A Lawrence County man was unable to prove to the Court of Appeals that the trial court abused its discretion when it denied his motion for a mistrial. He argued the judge modified the jury instructions when he answered a question from the jury in mid-deliberations.
Jason Fields was charged with two counts of Class B felony dealing in methamphetamine. He purchased the drug from a confidential informant of the Bedford Police Department for his roommate. During jury deliberations at Fields’ trial, the jury submitted a question to Lawrence Superior Judge William Sleva asking for clarification of final instruction 11. The jury wanted to know whether the second part of the instruction required the state to prove both the first and second parts of the instruction, or just one part. That instruction laid out that the state must have proven beyond a reasonable doubt that Fields’ conduct wasn’t the product of a law enforcement agent using persuasion or other means to cause Fields to engage in the conduct, or that Fields was predisposed to commit the offense.

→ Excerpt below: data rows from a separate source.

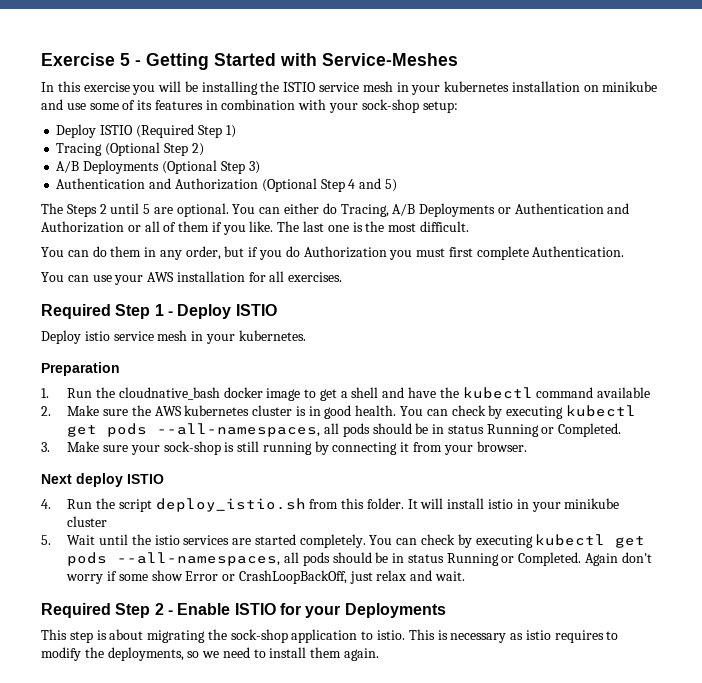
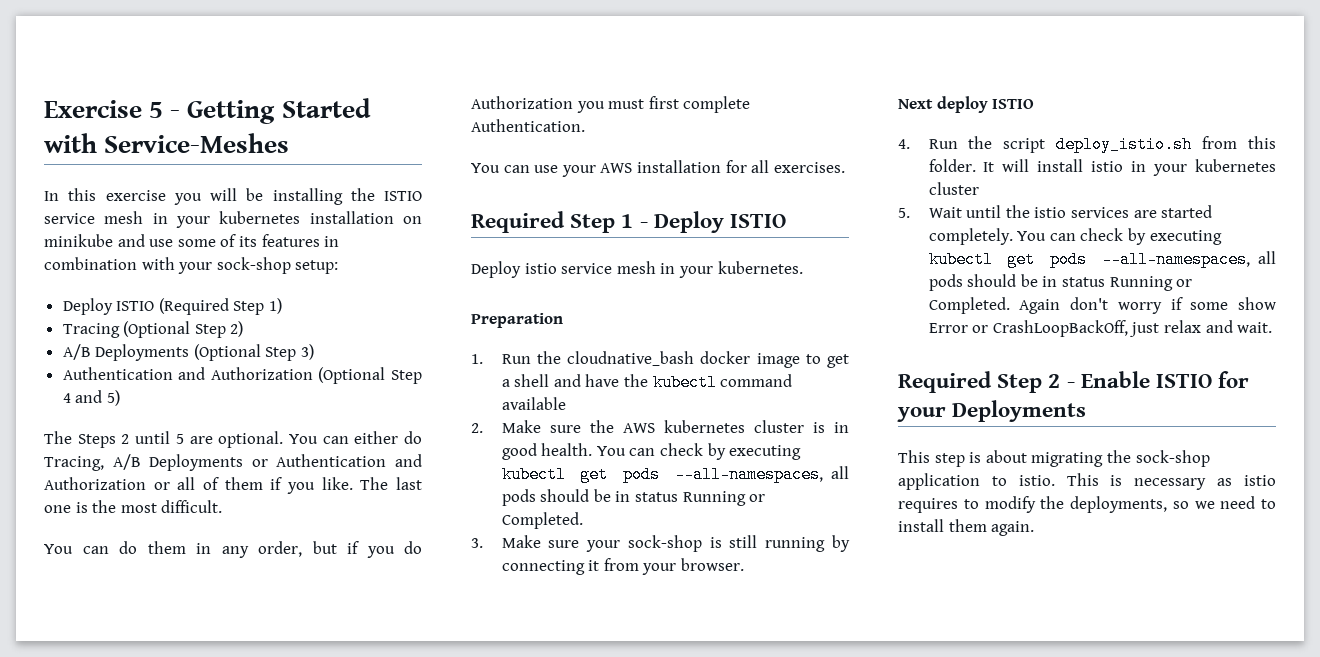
[564,498,620,509] minikube -> [1195,159,1276,172] kubernetes

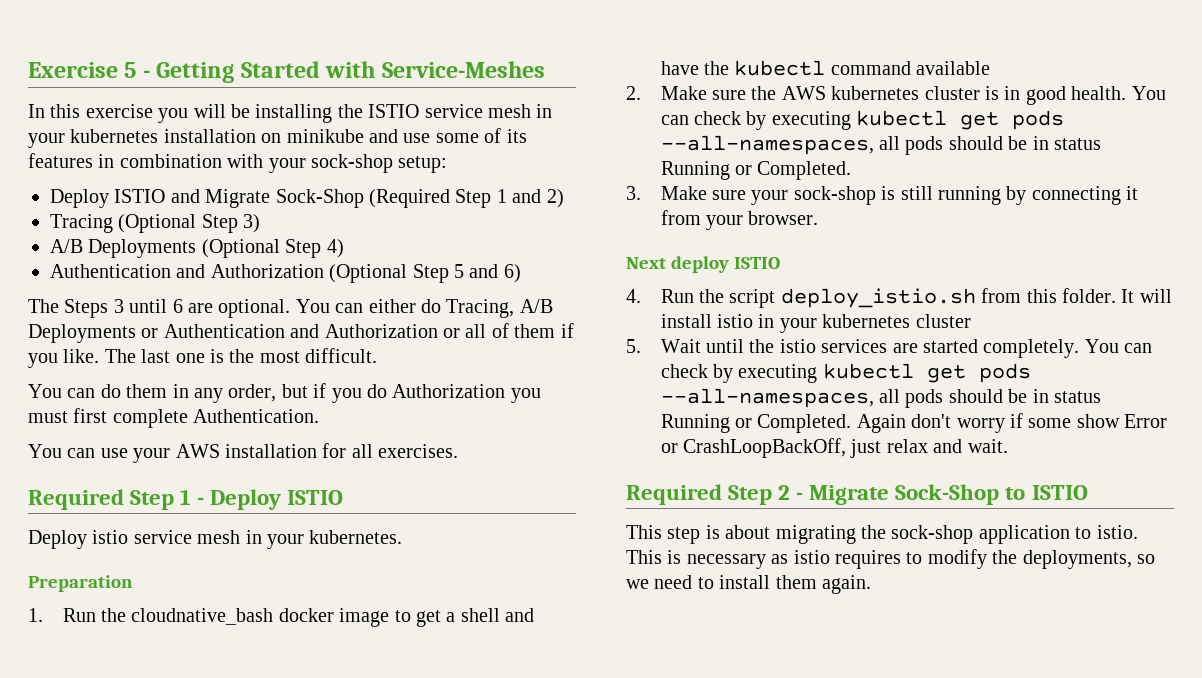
[158,298,283,315] (Required Step 1) -> [170,189,564,208] and Migrate Sock-Shop (Required Step 1 and 2)
[230,321,244,337] 2) -> [243,214,261,233] 3)
[301,344,315,360] 3) -> [326,239,344,258] 4)
[62,390,120,406] 4 and 5) -> [453,264,521,283] 5 and 6)
[121,431,184,444] 2 until 5 -> [113,299,183,313] 3 until 6
[1080,371,1250,388] [897,400,1087,422] Enable ISTIO for your Deployments -> [809,484,1088,505] Migrate Sock-Shop to ISTIO

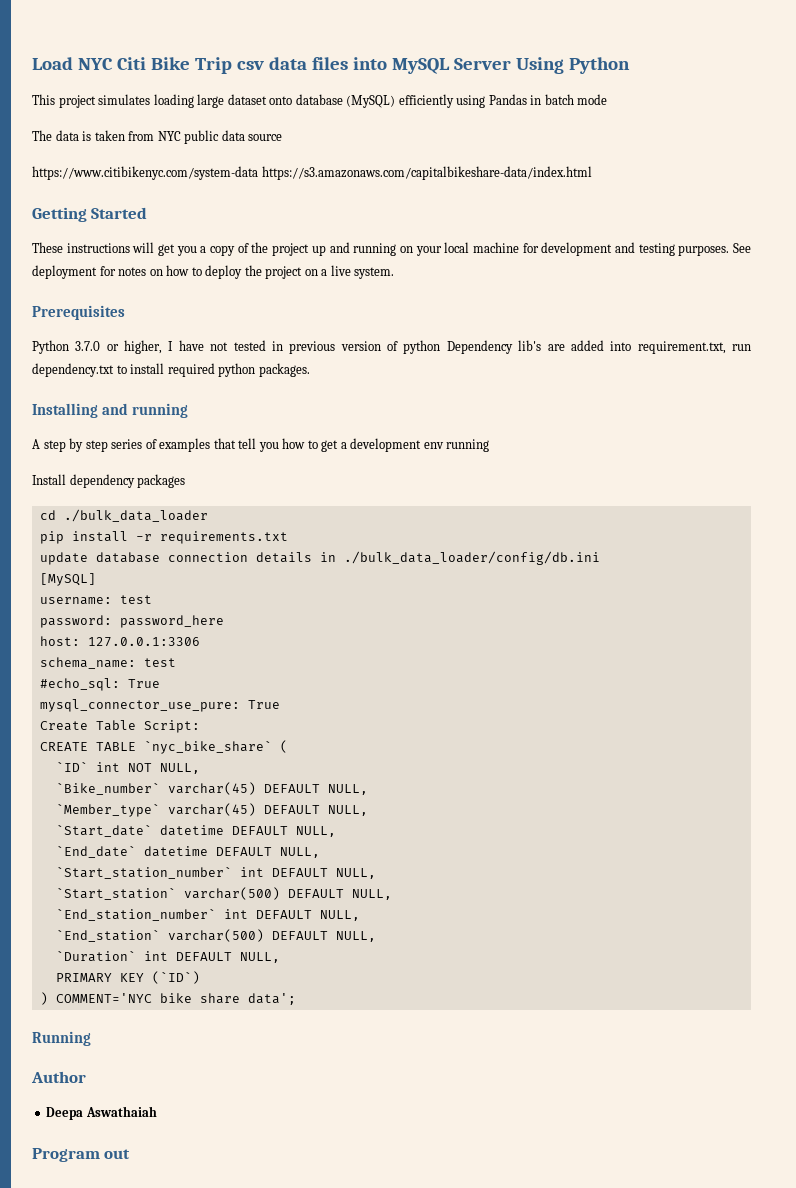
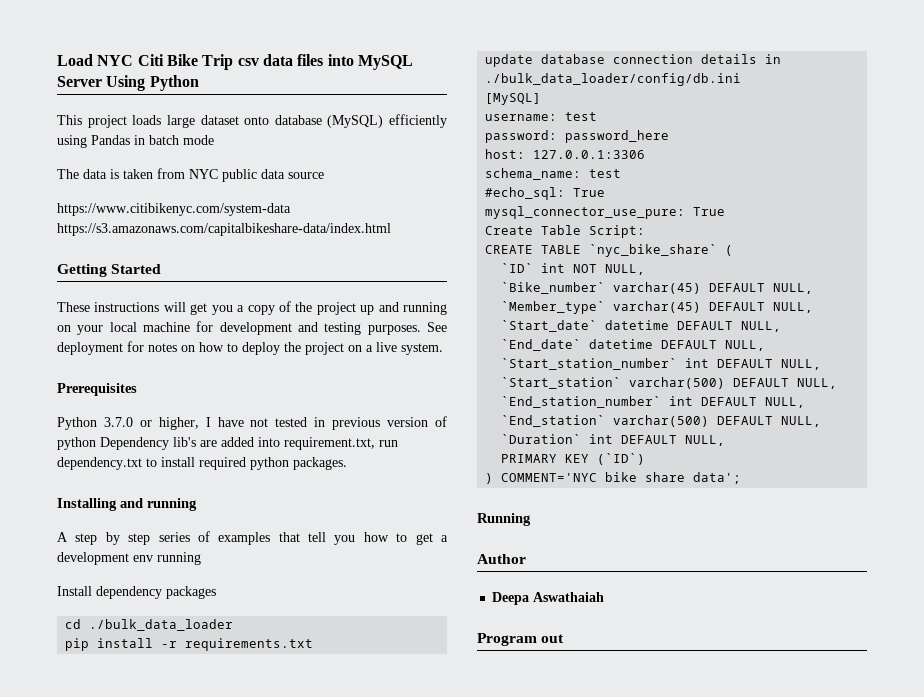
[98,94,194,108] simulates loading -> [132,115,162,125] loads

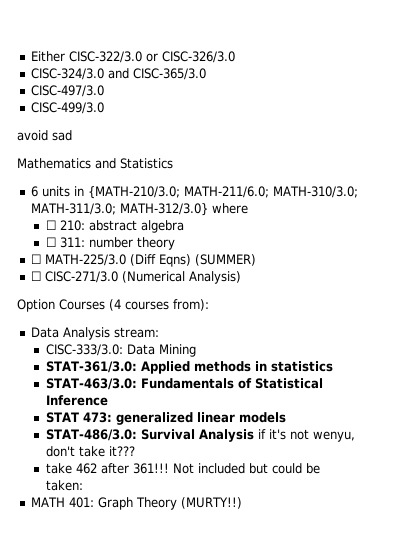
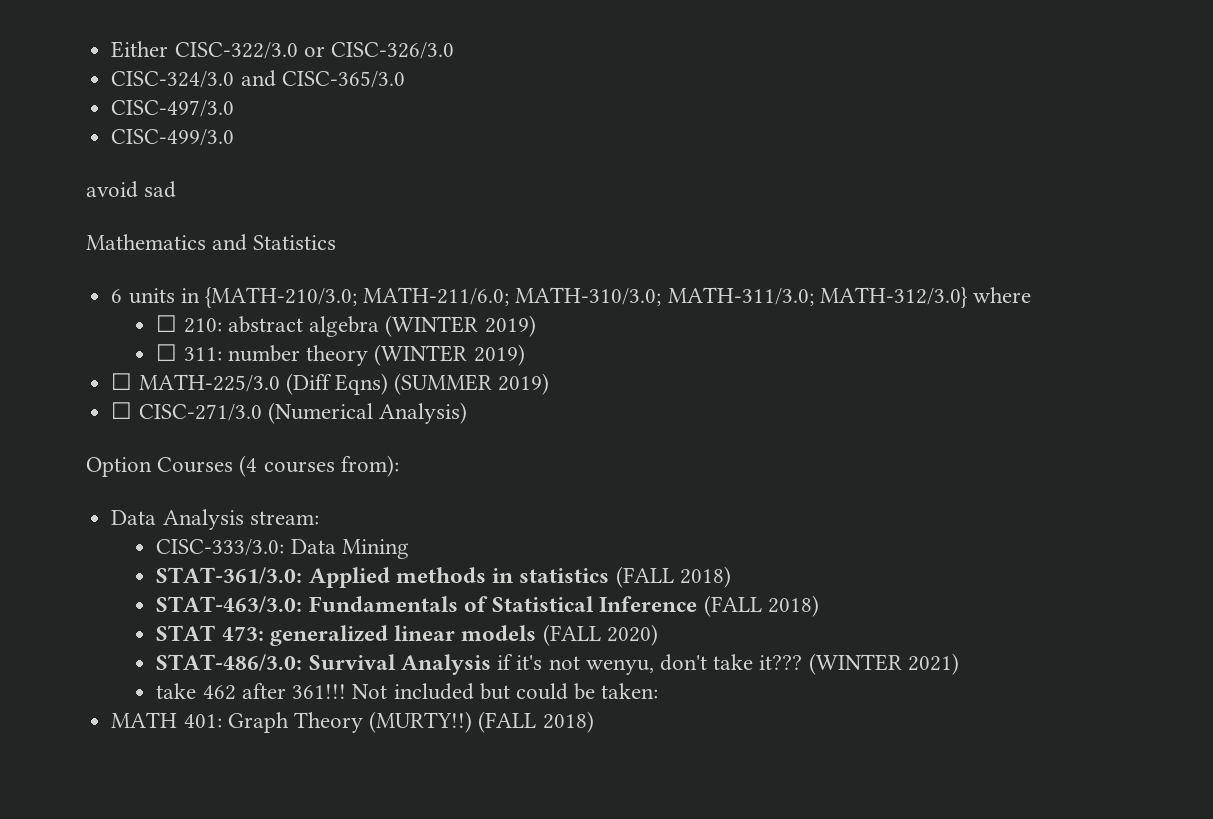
(184, 226) none -> [385,315,536,337] (WINTER 2019)
(175, 243) none -> [374,344,525,366] (WINTER 2019)
[194,254,256,266] (SUMMER) -> [394,373,550,395] (SUMMER 2019)
(333, 366) none -> [615,566,731,588] (FALL 2018)
(108, 400) none -> [703,595,819,617] (FALL 2018)
(286, 417) none -> [542,624,658,646] (FALL 2020)
(135, 451) none -> [808,653,959,675] (WINTER 2021)
(242, 503) none -> [478,711,594,733] (FALL 2018)

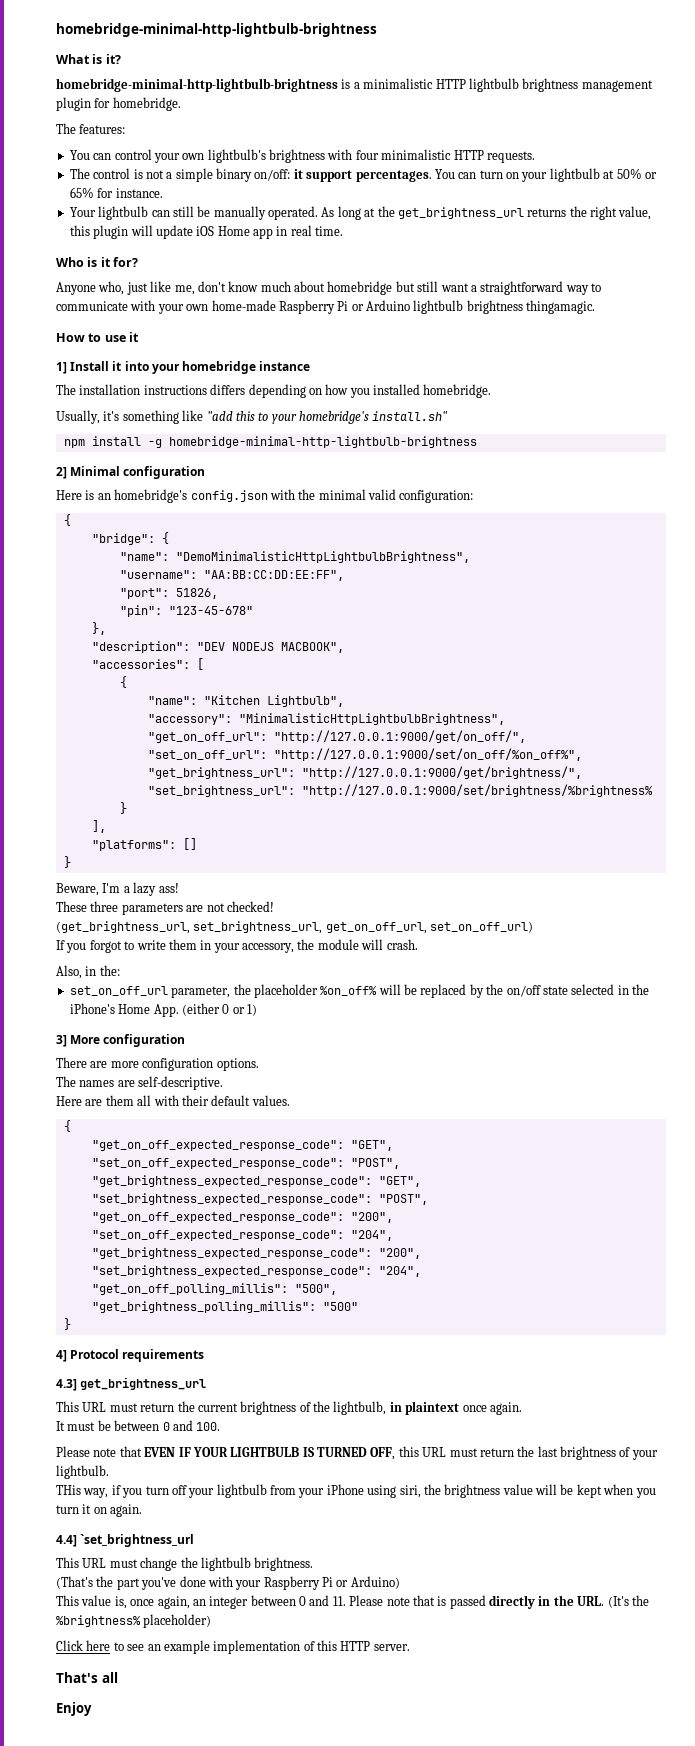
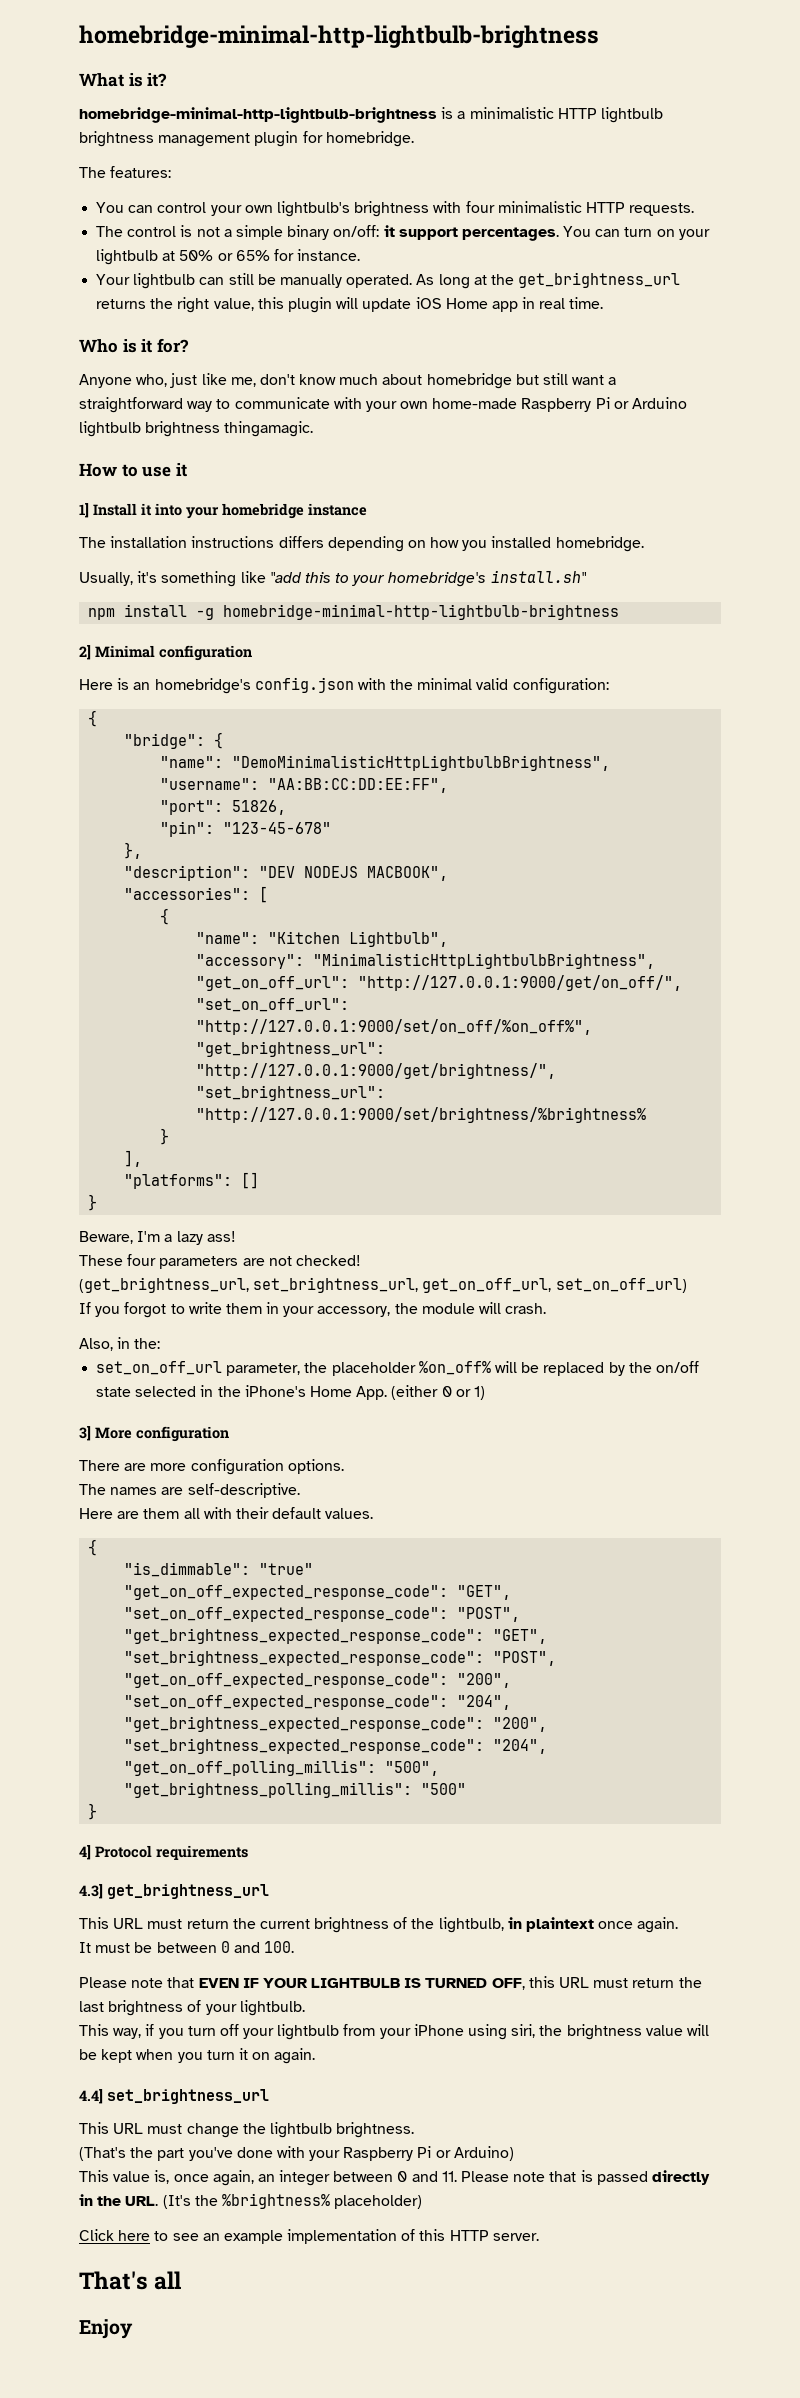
[90,901,119,912] three -> [127,1254,157,1266] four
(71, 1126) none -> [124,1562,314,1577] // "is_dimmable": "true"
[56,1485,81,1495] THis -> [79,2024,109,2036] This
[80,1534,195,1547] `set_brightness_url -> [107,2089,269,2104] set_brightness_url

Sleva told the jury the second part of the instruction is not both, it’s an “either/or.” That’s when Fields moved for a mistrial, which Sleva denied. He was convicted of both counts.
Fields argued on appeal that the trial court erred when it answered the jury question submitted after deliberations began, thereby “modifying” the final jury instructions. The Court of Appeals disagreed, citing Taylor v. State, 677 N.E.2d 56 (Ind. Ct. Ap. 1997), in support.
As in Taylor, Sleva merely answered the jury’s question of law arising out of the case and followed the procedure set out in Indiana Code 34-36-1-6 by calling the jury back to open court and answering the questions in the presence of counsel, Judge Edward Najam wrote. The trial court was not required to reread the final instructions in their entirety.